§ **Input records**

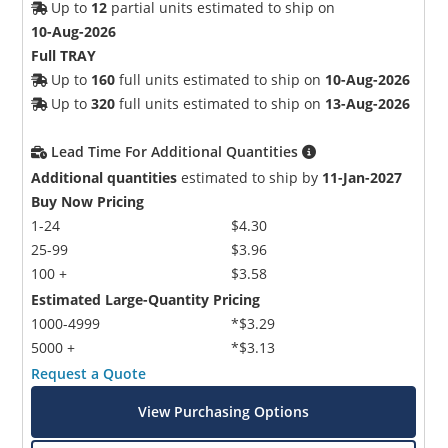
Up to
12
partial units estimated to ship on
10-Aug-2026
Full TRAY
Up to
160
full units estimated to ship on
10-Aug-2026
Up to
320
full units estimated to ship on
13-Aug-2026
Lead Time For Additional Quantities
Additional quantities
estimated to ship by
11-Jan-2027
Buy Now Pricing
1-24
$4.30
25-99
$3.96
100 +
$3.58
Estimated Large-Quantity Pricing
1000-4999
*$3.29
5000 +
*$3.13
Request a Quote
View Purchasing Options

§ **How to complete this task**
In the material above, report how many lines hold the word "Additional", and add nothing to the figure.

§ **Answer section**
2